Adults & Geriatric (Older Adults) Concerns

  • Adults may accidentally overdose on OTC medications, especially if taking multiple products.
  • The safety of these drugs during pregnancy and lactation is not always established.
  • Older adults are more prone to adverse effects such as sedation, confusion, and dizziness.
  • Renal and/or hepatic impairment can affect the metabolism and excretion of these drugs.

Drugs Used to Treat Upper Respiratory Infections

  • Antitussives: Block the cough reflex (centrally) acting on the medulla.
  • Decongestants: Decrease blood flow to the upper respiratory tract, decreasing secretion production.
  • Antihistamines: Block the release or action of histamine, decreasing secretions and narrowing airways.
  • Expectorants: Increase productive cough.
  • Mucolytics: Increase or liquefy respiratory secretions which aid in clearing airways.

Oral Decongestants

  • Actions: Decrease nasal congestion, shrink nasal mucosa by stimulating alpha-adrenergic receptors, and promote drainage.
  • Indications: Common cold, sinusitis, and allergic rhinitis.
  • Pharmacokinetics: Well-absorbed and widely distributed, metabolized in the liver, primarily excreted in urine.
  • Contraindications: Conditions exacerbated by sympathetic activity.
  • Adverse Effects: Rebound congestion and sympathetic effects.
  • Nursing Considerations: Assess for history of conditions such as pregnancy or lactation; hypertension; CAD; and history of allergies.

Prototype Oral Decongestants (e.g., pseudoephedrine)

  • Indications: Temporary relief of nasal congestion.
  • Actions: Sympathomimetic effects, causing vasoconstriction in nasal passages to increase drainage and improve ventilation.
  • Route: Oral
  • Onset: 30 minutes
  • Duration: 4-6 hours

Antihistamines and Histamine Antagonists

  • Histamine is a major inflammatory mediator in many allergic disorders, including allergic rhinitis, anaphylaxis, angioedema, drug fevers, and urticaria (itching).
  • Antihistamines have sedative, antihistaminic, and anticholinergic properties. H1 antagonists (e.g., diphenhydramine) block H1 histamine receptors, reducing allergic responses.
  • H2 blockers (e.g., cimetidine) reduce gastric acid in peptic ulcer disease.
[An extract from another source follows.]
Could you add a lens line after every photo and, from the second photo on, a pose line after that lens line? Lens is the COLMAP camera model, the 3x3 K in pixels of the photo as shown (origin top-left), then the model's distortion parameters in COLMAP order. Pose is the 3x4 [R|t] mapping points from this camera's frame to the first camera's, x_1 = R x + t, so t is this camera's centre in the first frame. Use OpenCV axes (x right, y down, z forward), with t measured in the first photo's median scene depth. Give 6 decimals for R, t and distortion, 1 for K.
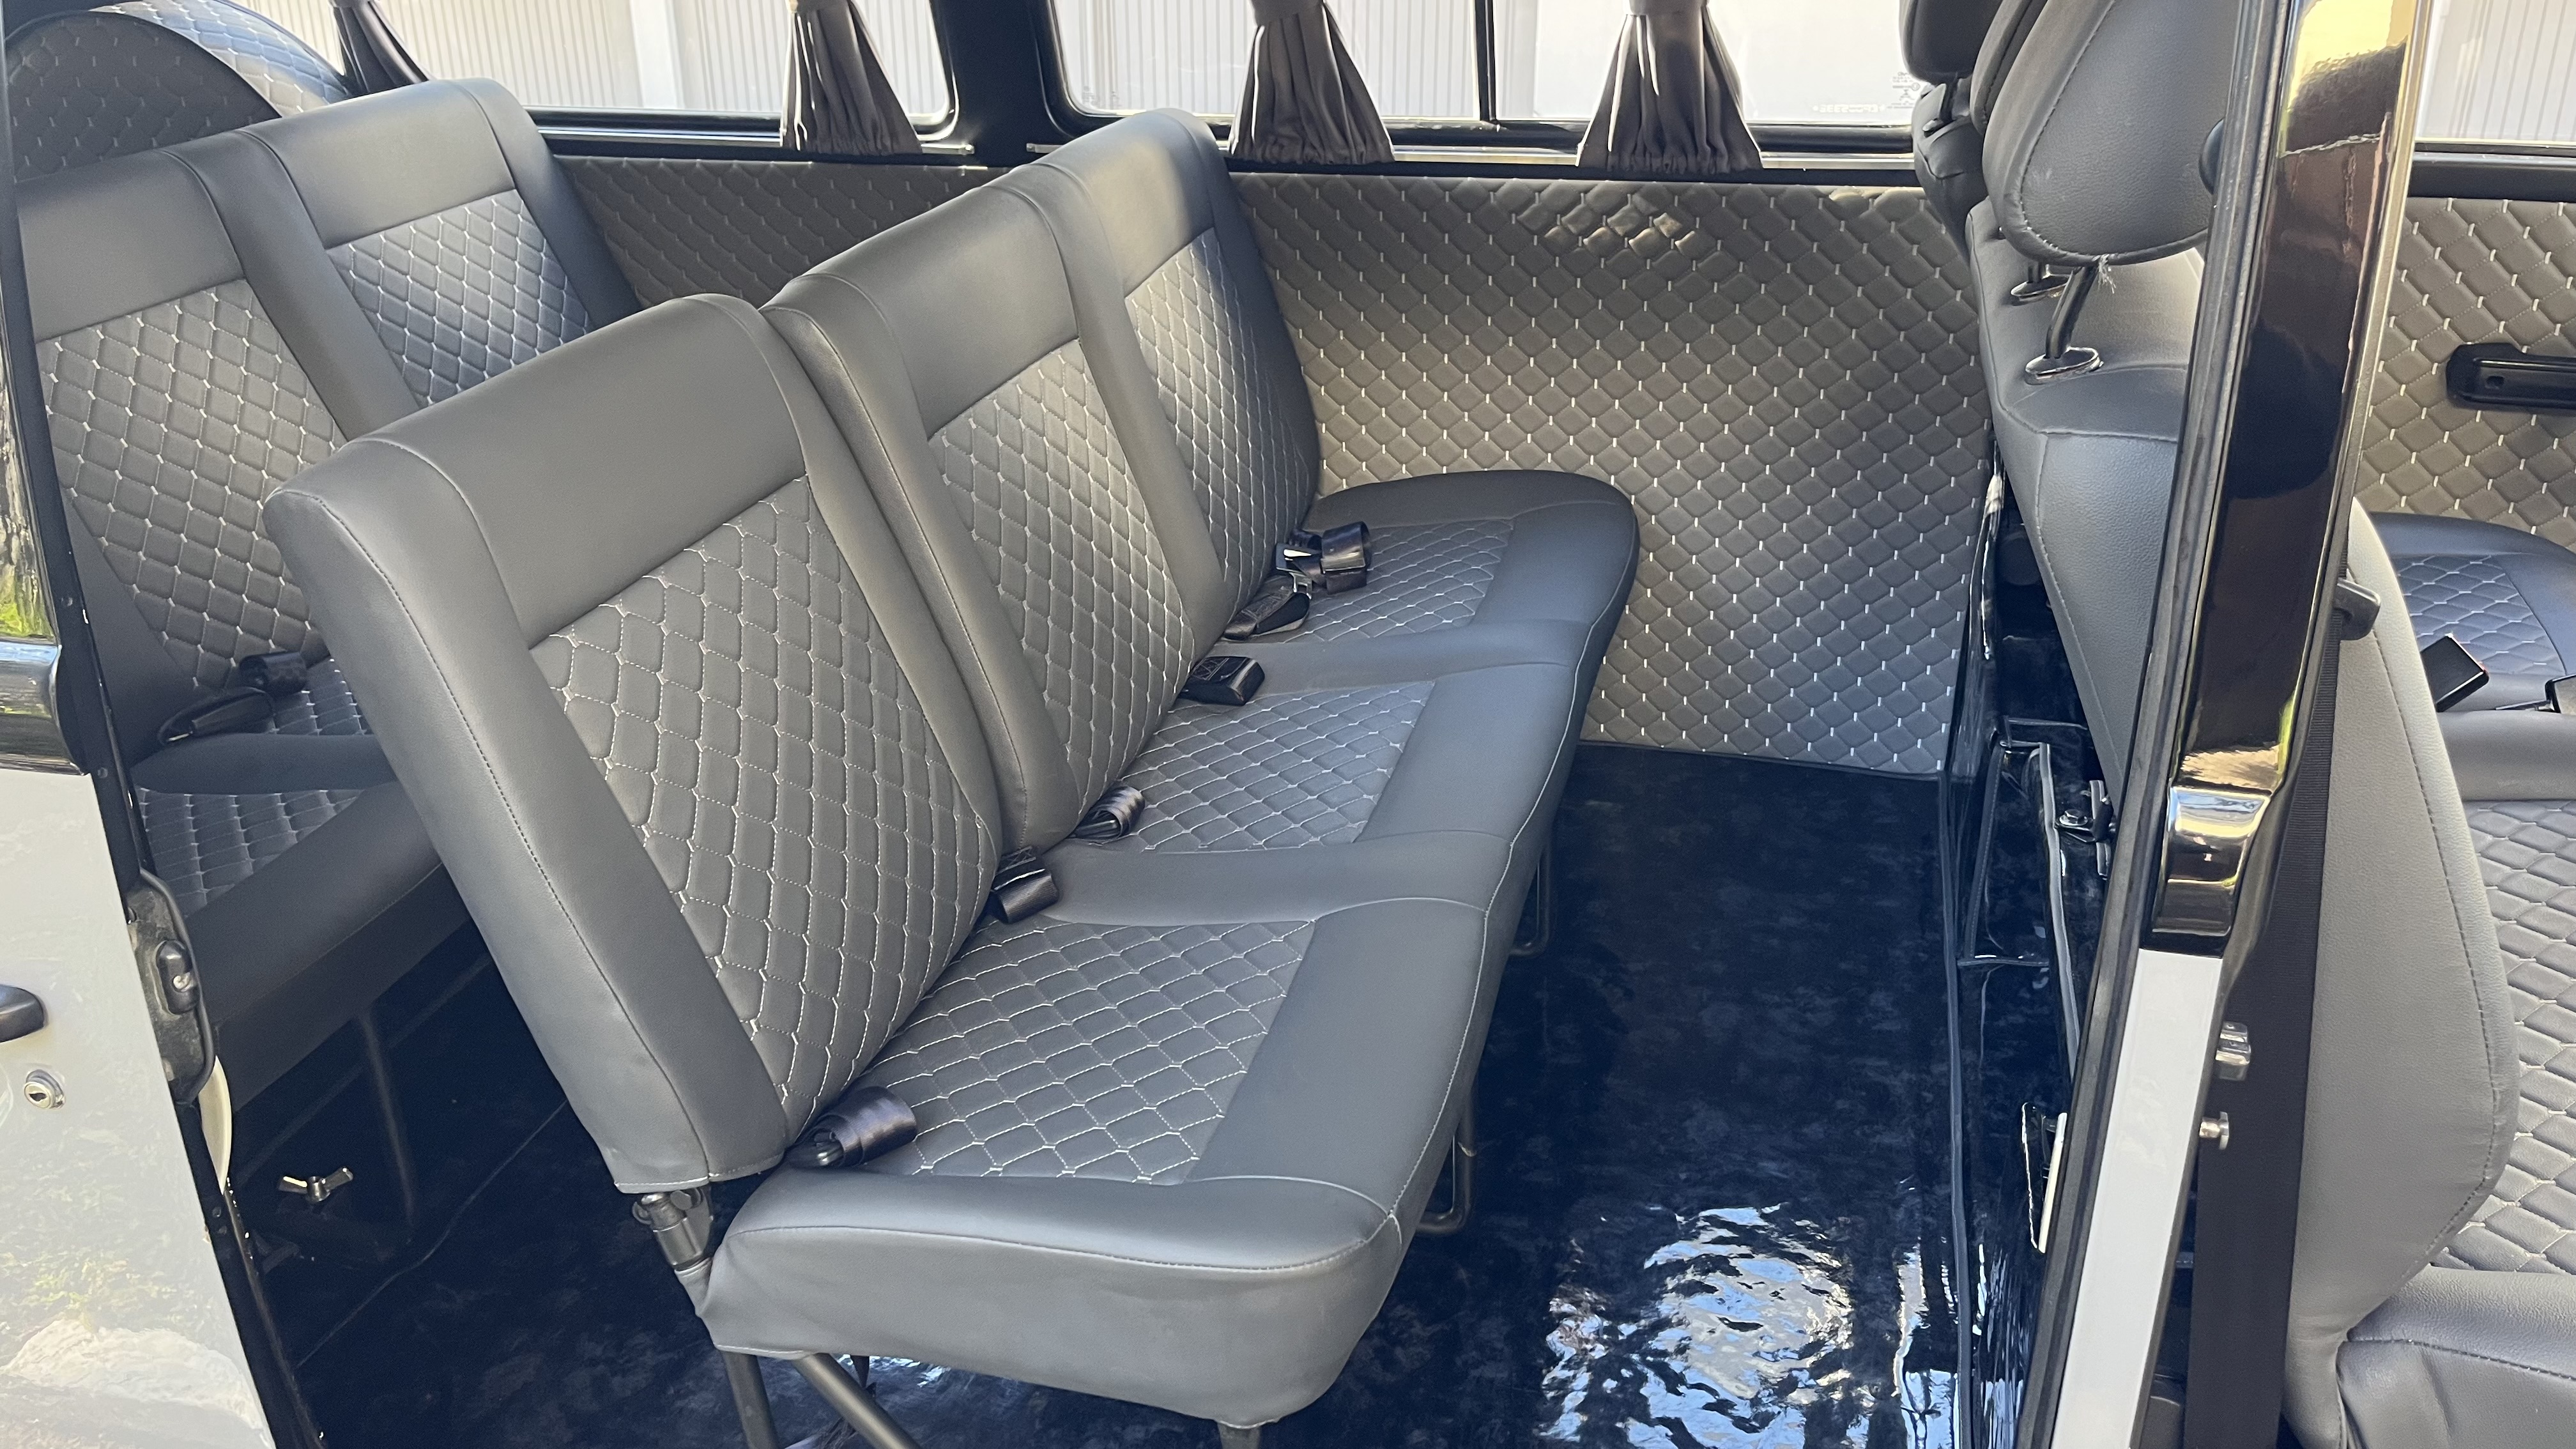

Prototype Antihistamines (e.g., diphenhydramine)

  • Indications: Symptomatic relief of allergic symptoms, seasonal and perennial allergic rhinitis, and for managing sleep and coughs.
  • Actions: Competitively blocks histamine at H1 receptors, resulting in sedation, anticholinergic effects.
  • Route: Oral, Intramuscular (IM), intravenous (IV).
  • Onset: Ranges from 15-30 minutes to rapid (IV)
  • Duration: Wide range, typically 4–8 hours.

Nursing Considerations for Antihistamines

  • Assess for allergies and conditions like pregnancy, prolonged QT interval, renal or hepatic impairment, and skin, orientation, affect, and reflexes.
  • Monitor respiration rate, adventitious sounds, and appropriate laboratory values such as kidney function.